Still, though you can conspiracy-theory all you want about yet another large-scale transfer of taxpayers’ money to a concentrated group of established commercial interests to the detriment of a greater number of diffuse and less accessible independent traders, I’m going to go on sulking here as would-be consumer from a hard-working family, and speculate which groups might have slipped on Gordon’s banana skin in this one.

# Below average wage couples and singles who need cheapish and reliable transport to find and hold down jobs not on bus routes. (Forget the option of trains here for commuting.

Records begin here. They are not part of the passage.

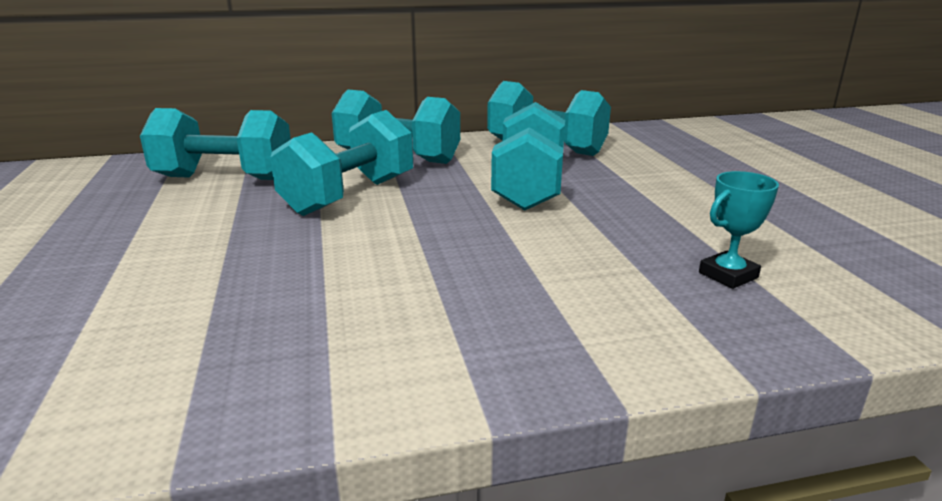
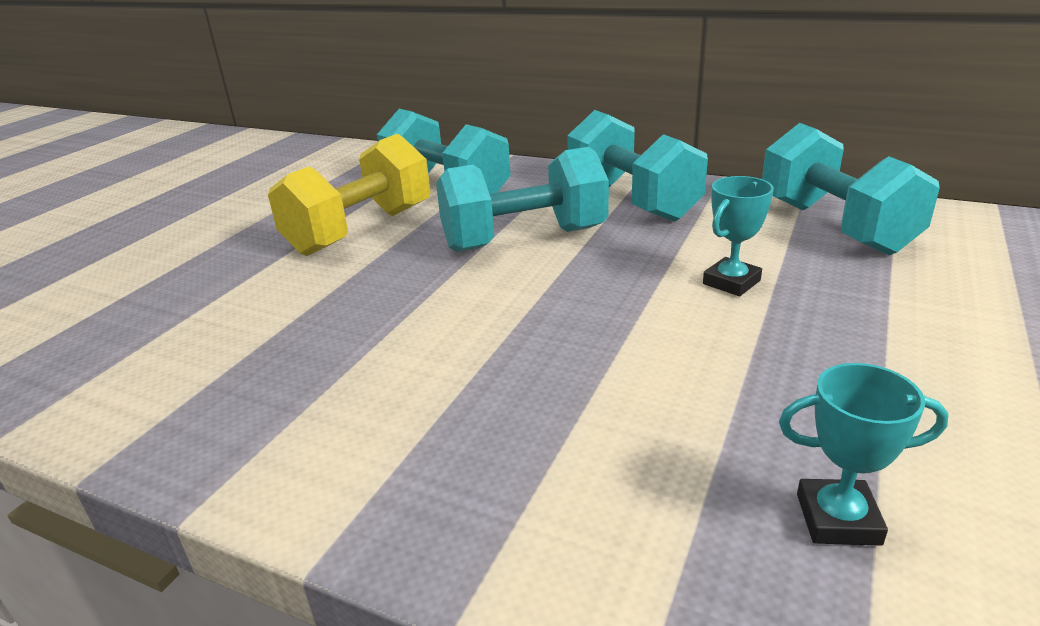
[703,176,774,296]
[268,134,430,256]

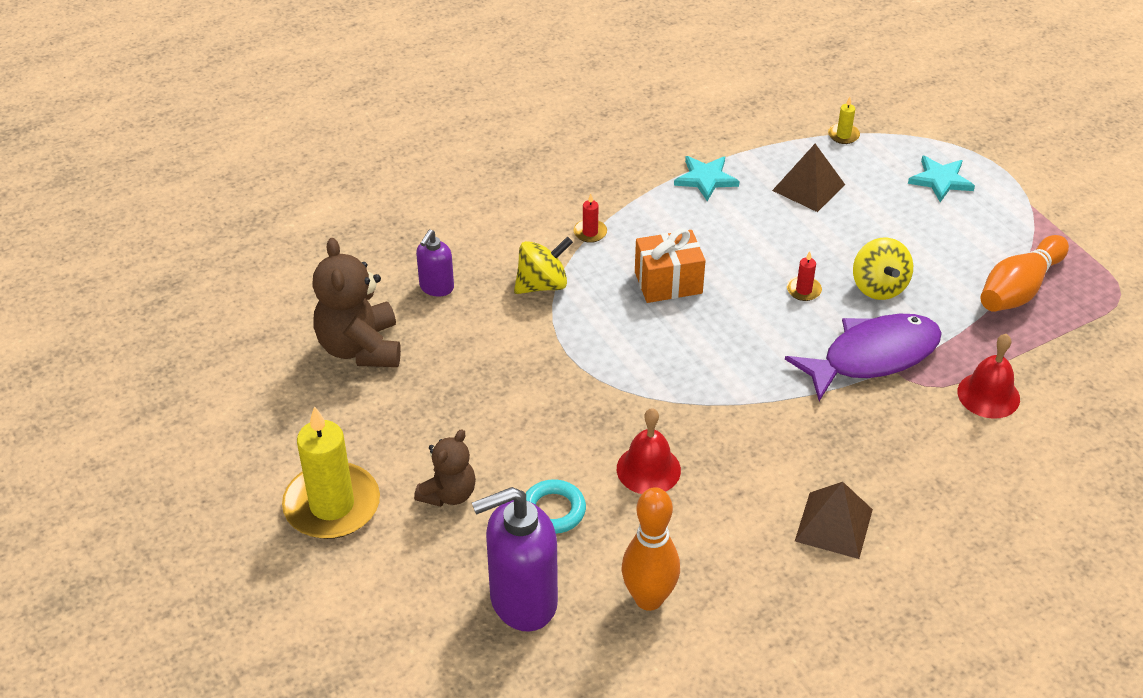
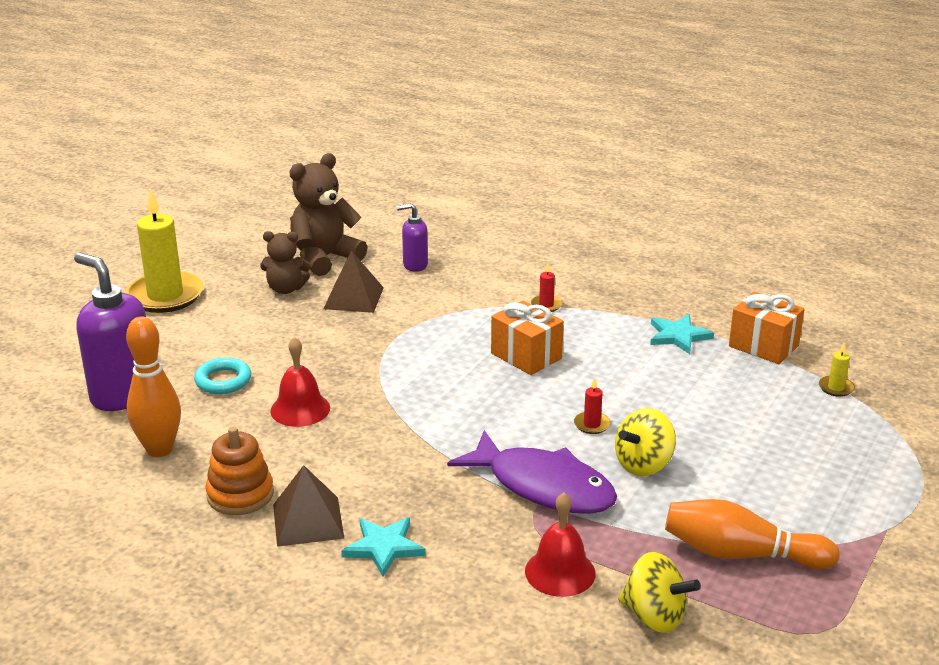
[324,250,384,313]
[341,517,426,577]
[618,552,701,633]
[260,231,311,294]
[729,292,805,364]
[205,427,274,515]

Sunday’s picaresque two-change trip back to Castle City started off with the local train company offering me this choice of carriage type: grumbling drunken lunatic or non-grumbling drunken lunatic.)

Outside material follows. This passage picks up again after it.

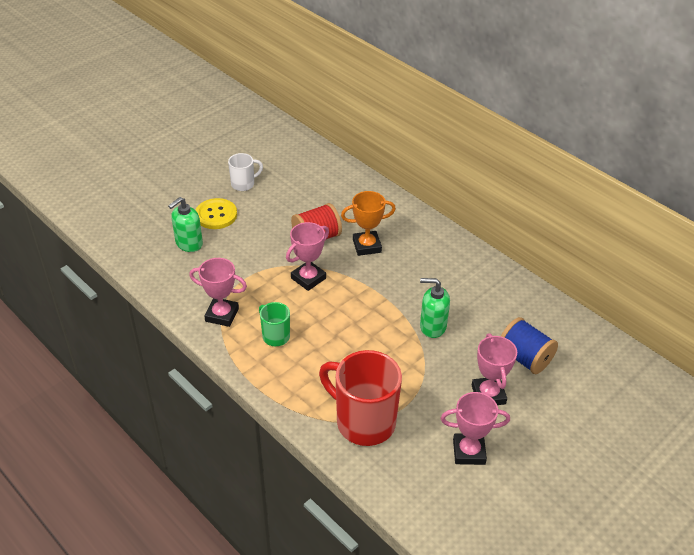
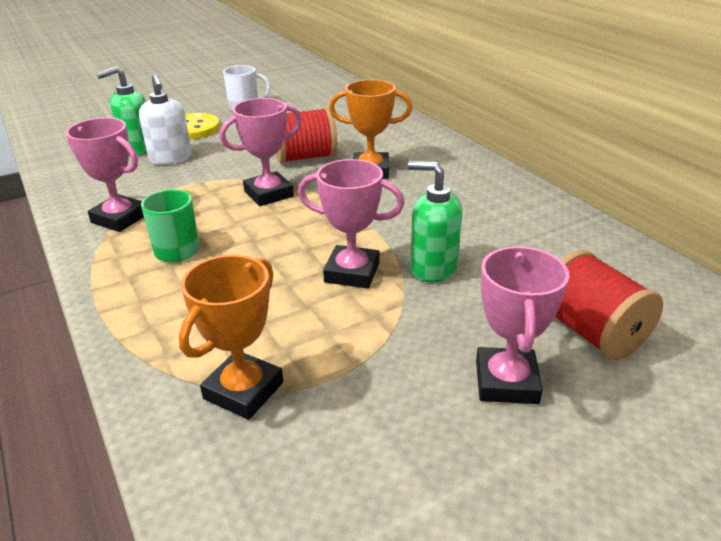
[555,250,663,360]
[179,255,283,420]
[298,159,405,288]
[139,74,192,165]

# Formerly unemployed individuals who are offered jobs contingent on their having a car such as: many sales staff; fast food industry employees; everyone who works beyond three miles from a town or city, and public and private care and health workers.

Such as nurses.

# Single mothers with enough integrity and grit to seek work long before the benefits gravy train leaves the station.

#Newly qualified teachers without rich parents but in possession of large student debts who need to live away from the Escape From New York schools they find work in.

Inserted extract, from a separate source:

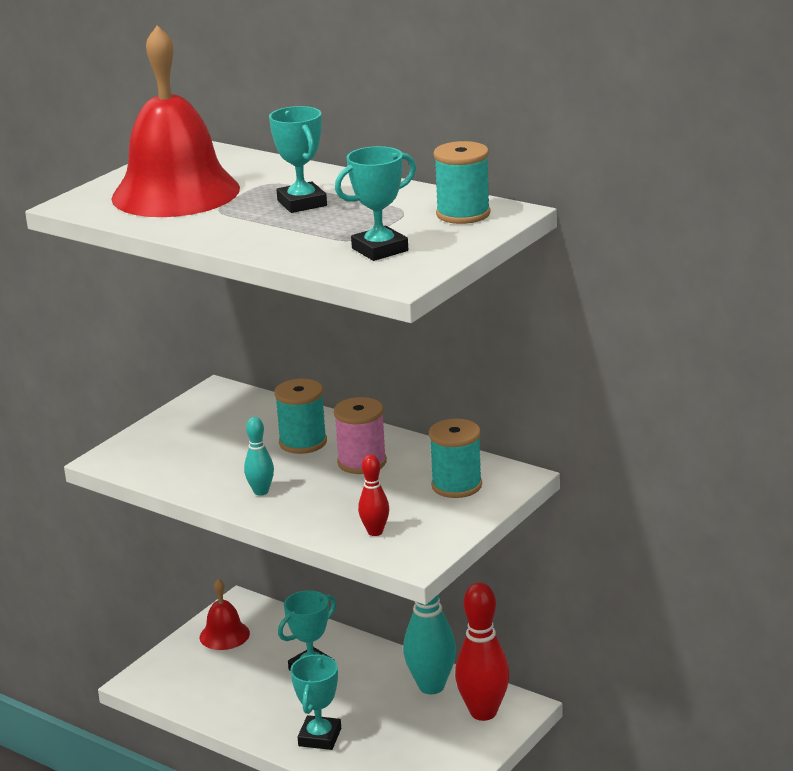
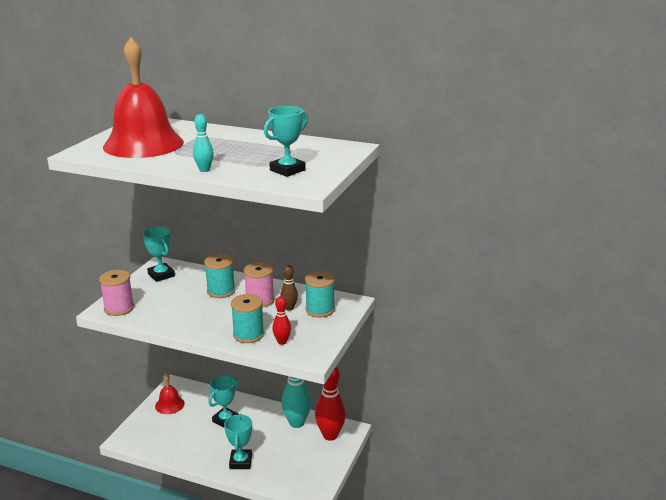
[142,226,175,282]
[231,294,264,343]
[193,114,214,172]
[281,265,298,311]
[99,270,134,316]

# Young men straight from school or sixth-form college with the gumption to seek and find work but whose bosses lack the foresight and central planning wisdom of Gordon Brown to build their premises within walking distance of said lads’ homes.

So that’s social mobility - as well as the other kind - on the scrap heap along with the Northwester Porsche and many chances of a bottom-up economic recovery.

Let’s hope that regional Nissan dealers’ wives hire a lot of domestic staff, eh, Mister Brown?

Picture from here.


James Higham said...

Mistake, mistake - get a bike.

Mark Wadsworth said...

Well, yes, obviously, but if the scheme has indeed now ended and will not be reinstated, won't prices revert back to normal over the next year or so?

WV; comic

JuliaM said...

Probably, but that's no consolation if you need a car now!

North Northwester said...

James, a bike is a leisure and bachelor transport - not for shopping. Still, good luck on the north west's me-haunted roads.

Mark, it just upset me at the time, and in retrospect, seeing all that money - a grand a pop of your money and mine - going to crony capitalists and doing down the small traders (who came up with the goods as it turned out - enraged me. No doubt the market has snapped back, and the watermelons will feel glad they've done something. Something to delay the recovery - if any - is just up their street.